Recently disclosed awkward remarks by the Senate majority leader have called attention to the statement that cost Senator Trent Lott the majority leadership. At the 100th birthday party of Senator Strom Thurmond, Lott said that if Thurmond had been elected president, we would not have had some of the problems we did. It is often said that Lott’s remark was harmless because it was just a birthday party courtesy. This is a feeble justification for a remark that should be justified because it was perfectly true.

Senator Thurmond was the States Rights Party candidate for president in 1948. The South of 1948 was not at all like the embattled South of later years when the desegregation battles were fought. Opinion on segregation was much more divided than it would be 10 years later. The anti-segregationist James Folsom was serving his first term as governor of Alabama. Cities across the South were congratulating themselves on hiring their first black police officers. The South was looking forward optimistically to a friendly national commemoration of the centennial of the War Between the States in 1960-65. The “massive resistance” South was not created until Eisenhower sent federal troops into Arkansas.

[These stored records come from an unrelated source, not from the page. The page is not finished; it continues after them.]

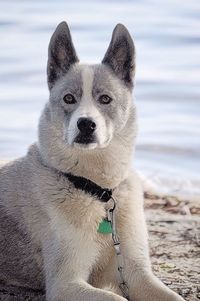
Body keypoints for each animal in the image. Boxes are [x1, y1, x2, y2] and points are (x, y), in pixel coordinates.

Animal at [0, 21, 184, 300]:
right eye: (68, 99)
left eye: (105, 99)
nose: (86, 124)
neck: (98, 192)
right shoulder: (65, 284)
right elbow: (116, 298)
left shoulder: (136, 273)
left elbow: (173, 296)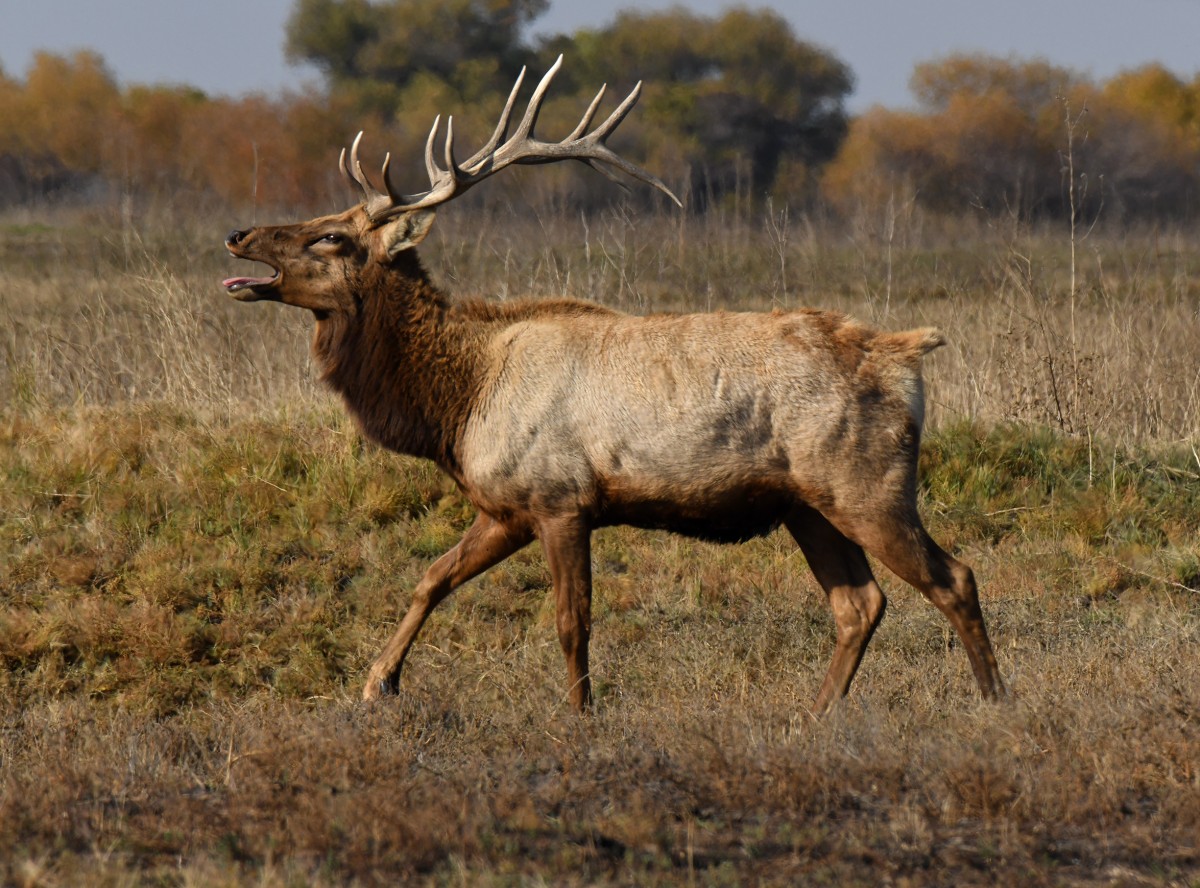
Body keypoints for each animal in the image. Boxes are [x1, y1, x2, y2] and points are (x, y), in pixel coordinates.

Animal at [223, 55, 1003, 710]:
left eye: (331, 237)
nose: (238, 234)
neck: (458, 405)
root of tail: (905, 354)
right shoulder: (506, 505)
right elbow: (431, 577)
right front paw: (377, 683)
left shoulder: (560, 497)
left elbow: (572, 621)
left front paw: (580, 714)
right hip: (807, 504)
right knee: (859, 604)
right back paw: (816, 716)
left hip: (867, 484)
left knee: (954, 578)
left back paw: (996, 704)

Both the Republican and Democratic Parties were divided between Liberals and Conservatives. By 1948, Conservatives in the Democratic Party were largely limited to Southerners. Republican Conservatives were strongest in the Midwest. At the 1948 Democratic Convention, a group of extreme Liberals led by Hubert Humphrey conducted a floor fight that led to the adoption of a minority plank in the platform that called for legislation against private racial discrimination, federalization of the laws against racial violence, and an immediate end to all segregation. Segregation was common then, not only south of the Ohio River but as far North and west as Kansas.